His tone is light, but his smirk has sharpened—the edge returning to an expression that had softened during our walk, the amusement recalibrating from genuine to strategic as the reality of what awaits us inside that building reasserts itself.

Dominic in a rage is not a social event.

It’s a meteorological one. The Prime Alpha designation doesn’t process fury the way standard Alphas do—it amplifies it, concentrates it, converts it into a pheromone broadcast so intense that proximity becomes physically uncomfortable for anyone without the biological resilience to withstand it.

I sigh.

The exhale produces a cloud of condensation that hangs in the cold air before dissolving—a brief, visible manifestation of the resignation that characterizes my emotional response to situations I cannot change and must therefore endure.

“From the sounds of it, he’s still pissed as fuck.”

Another shot punctuates the observation as if providing supporting evidence.
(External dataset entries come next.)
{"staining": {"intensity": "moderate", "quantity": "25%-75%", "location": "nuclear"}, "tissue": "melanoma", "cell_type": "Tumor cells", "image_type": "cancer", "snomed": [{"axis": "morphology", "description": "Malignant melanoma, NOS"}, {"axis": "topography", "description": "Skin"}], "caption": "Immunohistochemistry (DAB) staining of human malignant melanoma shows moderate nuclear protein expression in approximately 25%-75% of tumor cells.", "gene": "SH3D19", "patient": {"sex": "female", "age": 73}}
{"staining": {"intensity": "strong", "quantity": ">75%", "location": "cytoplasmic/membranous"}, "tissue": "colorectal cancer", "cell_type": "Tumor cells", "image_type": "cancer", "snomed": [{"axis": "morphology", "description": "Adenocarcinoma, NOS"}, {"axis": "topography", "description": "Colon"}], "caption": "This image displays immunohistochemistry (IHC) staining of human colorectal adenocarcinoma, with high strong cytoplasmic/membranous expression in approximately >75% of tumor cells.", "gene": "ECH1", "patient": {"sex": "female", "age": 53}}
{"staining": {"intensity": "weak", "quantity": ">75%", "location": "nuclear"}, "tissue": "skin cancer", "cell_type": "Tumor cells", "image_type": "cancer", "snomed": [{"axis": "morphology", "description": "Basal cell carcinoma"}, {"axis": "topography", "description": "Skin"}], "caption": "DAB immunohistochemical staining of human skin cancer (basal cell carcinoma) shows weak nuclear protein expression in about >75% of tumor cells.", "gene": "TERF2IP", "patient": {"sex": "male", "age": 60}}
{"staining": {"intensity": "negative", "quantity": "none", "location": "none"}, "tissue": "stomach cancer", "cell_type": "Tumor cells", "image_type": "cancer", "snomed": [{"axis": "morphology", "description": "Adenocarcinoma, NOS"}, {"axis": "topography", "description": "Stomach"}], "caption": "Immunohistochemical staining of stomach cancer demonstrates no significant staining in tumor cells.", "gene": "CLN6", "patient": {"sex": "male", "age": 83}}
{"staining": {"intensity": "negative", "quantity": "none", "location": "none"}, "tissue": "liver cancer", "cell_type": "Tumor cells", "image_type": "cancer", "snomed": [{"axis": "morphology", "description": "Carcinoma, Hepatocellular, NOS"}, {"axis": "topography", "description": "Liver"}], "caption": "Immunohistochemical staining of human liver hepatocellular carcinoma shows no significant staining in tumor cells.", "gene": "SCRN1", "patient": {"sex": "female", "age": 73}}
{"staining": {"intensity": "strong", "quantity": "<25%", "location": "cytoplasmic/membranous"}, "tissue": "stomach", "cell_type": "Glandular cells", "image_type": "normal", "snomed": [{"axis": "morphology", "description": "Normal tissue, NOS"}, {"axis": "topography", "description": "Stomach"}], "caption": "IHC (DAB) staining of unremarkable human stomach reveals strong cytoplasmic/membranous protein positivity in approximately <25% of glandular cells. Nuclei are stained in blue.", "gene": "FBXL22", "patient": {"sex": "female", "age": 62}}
Lucien glances at me. I glance at him. The exchange is brief—a microsecond of shared assessment conducted through the twin frequency, producing a mutual conclusion that neither of us needs to verbalize because we’ve reached it simultaneously.

He needs us.

Even when he’s shooting at walls and broadcasting fury through his pheromones and making the rational case for leaving him alone until the ammunition runs out.

He needs us.

Because we’re the pack.

What’s left of it.

And the pack doesn’t leave a member alone in a room with a loaded weapon and an unlimited supply of rage.

Even when staying means getting shot at.

We’ll have no choice but to find out for ourselves—and not get hit by a stray bullet in the process.